= DATASET RECORDS =

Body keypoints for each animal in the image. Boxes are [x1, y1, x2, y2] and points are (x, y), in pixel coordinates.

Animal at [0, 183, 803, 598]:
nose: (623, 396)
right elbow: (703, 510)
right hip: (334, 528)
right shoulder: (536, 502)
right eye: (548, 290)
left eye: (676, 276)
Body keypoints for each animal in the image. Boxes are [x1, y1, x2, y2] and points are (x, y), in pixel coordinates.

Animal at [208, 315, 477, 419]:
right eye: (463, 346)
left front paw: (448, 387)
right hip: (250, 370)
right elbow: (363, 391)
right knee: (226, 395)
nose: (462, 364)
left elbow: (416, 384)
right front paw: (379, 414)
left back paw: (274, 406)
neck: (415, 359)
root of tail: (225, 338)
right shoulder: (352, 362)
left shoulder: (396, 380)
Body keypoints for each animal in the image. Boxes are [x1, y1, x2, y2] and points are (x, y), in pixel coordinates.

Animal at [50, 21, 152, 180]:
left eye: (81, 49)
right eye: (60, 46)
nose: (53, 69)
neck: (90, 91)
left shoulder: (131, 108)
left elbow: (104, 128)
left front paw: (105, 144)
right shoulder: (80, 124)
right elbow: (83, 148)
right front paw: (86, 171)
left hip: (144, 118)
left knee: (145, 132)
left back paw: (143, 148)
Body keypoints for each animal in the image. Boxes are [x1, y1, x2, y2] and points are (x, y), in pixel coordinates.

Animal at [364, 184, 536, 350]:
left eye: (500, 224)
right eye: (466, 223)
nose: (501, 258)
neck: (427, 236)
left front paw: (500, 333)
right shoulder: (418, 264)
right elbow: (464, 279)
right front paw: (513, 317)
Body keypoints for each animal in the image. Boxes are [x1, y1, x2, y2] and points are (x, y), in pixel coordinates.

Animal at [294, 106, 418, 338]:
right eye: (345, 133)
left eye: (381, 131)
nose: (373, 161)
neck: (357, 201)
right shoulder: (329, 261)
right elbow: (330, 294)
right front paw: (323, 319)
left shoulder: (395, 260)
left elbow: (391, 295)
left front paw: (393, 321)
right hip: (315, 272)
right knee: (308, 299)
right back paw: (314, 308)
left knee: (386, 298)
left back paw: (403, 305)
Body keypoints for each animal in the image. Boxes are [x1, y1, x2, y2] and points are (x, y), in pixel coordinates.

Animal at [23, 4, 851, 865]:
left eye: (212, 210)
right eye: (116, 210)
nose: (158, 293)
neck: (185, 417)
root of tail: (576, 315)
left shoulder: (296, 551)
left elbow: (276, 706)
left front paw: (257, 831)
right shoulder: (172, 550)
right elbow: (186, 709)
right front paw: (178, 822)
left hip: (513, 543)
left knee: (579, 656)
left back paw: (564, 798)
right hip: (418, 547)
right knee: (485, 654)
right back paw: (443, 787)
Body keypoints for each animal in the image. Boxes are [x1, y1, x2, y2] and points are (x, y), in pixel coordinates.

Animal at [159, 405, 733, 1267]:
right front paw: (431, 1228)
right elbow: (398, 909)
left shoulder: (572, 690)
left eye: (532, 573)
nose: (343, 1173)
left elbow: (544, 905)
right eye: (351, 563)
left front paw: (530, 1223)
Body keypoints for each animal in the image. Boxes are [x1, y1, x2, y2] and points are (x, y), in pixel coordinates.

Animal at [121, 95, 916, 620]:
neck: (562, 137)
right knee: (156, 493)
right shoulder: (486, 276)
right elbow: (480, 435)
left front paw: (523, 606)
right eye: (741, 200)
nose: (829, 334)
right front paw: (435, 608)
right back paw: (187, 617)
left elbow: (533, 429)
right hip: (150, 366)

= YOUR TASK =
Gather up the lines containing the word "back" from these records and copy them.

= FINAL ANSWER =
left back paw: (274, 406)
left back paw: (143, 148)
right back paw: (314, 308)
left back paw: (403, 305)
left back paw: (564, 798)
right back paw: (443, 787)
right back paw: (187, 617)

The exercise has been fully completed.